The authors note parallels with Integrated Information Theory (IIT), which links consciousness to the intrinsic causal structure of a network. Their approach complements IIT's qualitative perspective by demonstrating that different process architectures naturally separate in representational space, without explicitly computing integrated information. The capacity to predict modality purely from connection patterns supports the notion that qualitative experience corresponds to the organization of transformations within a system.
In cognitive terms, meta-representations provide functional advantages. They create a higher-dimensional map of how subsystems operate, allowing dynamic coordination, error monitoring, and adaptive reconfiguration. For both brains and machines, such self-referential modeling enhances cognitive flexibility: a system aware of its own processing style can select, inhibit, or re-weight internal operations to meet changing demands. This capacity for internal differentiation - the ability to perceive differences within one's own structure - may underlie the subtlety of conscious awareness.
While the study stops short of claiming biological equivalence, its implications extend to the philosophy of mind. If first-order networks correspond to perceptual mechanisms and meta-networks to awareness of those mechanisms, then consciousness may be understood as an emergent informational geometry - a field of relations among processing processes. The authors even venture that qualia themselves might correspond to positions within a "meta-representational space," where similarities between processes define similarities between subjective experiences.
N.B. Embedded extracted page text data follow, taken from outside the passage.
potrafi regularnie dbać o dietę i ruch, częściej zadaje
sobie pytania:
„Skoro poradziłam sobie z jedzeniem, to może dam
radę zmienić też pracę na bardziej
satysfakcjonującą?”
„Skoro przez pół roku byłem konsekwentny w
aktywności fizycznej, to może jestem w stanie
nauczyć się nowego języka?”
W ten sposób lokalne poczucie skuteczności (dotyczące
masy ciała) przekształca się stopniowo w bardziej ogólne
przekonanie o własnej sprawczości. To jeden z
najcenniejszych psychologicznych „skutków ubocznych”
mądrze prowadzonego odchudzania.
From the perspective of Seven Reflections' Dimensional Systems Architecture (DSA), the study exemplifies a structural recursion between operational layers. DSA models cognition as fields that alternate between expression (first-order) and observation (second-order). Kanai's meta-networks formalize this alternation mathematically: each process becomes both actor and object within a recursive hierarchy. In DSA terms, the shift from representing data to representing transformation corresponds to a transition along the temporal axis - from static structure to dynamic self-mapping. Consciousness, viewed through this lens, arises when a system stabilizes this recursive feedback - when the process perceives its own structure without collapse.
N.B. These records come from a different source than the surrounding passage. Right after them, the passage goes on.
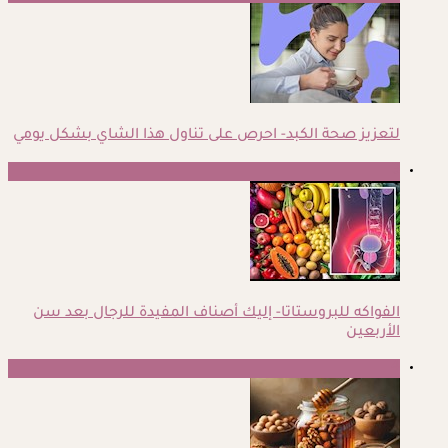
لتعزيز صحة الكبد- احرص على تناول هذا الشاي بشكل يومي
3
الفواكه للبروستاتا- إليك أصناف المفيدة للرجال بعد سن
الأربعين
4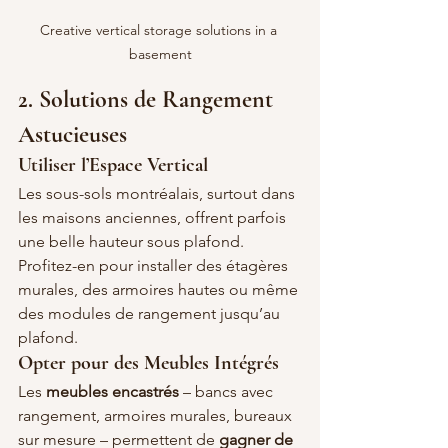
Creative vertical storage solutions in a 
basement
2. Solutions de Rangement 
Astucieuses
Utiliser l’Espace Vertical
Les sous-sols montréalais, surtout dans 
les maisons anciennes, offrent parfois 
une belle hauteur sous plafond. 
Profitez-en pour installer des étagères 
murales, des armoires hautes ou même 
des modules de rangement jusqu’au 
plafond.
Opter pour des Meubles Intégrés
Les 
meubles encastrés
 – bancs avec 
rangement, armoires murales, bureaux 
sur mesure – permettent de 
gagner de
The broader implication is that awareness may not be a product added to computation but an organizational state within it. When systems begin to encode their own transformations, they achieve structural closure: a form of self-consistency that mirrors the architecture of thought. The study thus bridges neuroscience, artificial intelligence, and systems theory, revealing that the path to modeling consciousness may lie not in replicating sensory content but in capturing the laws that govern transformation itself.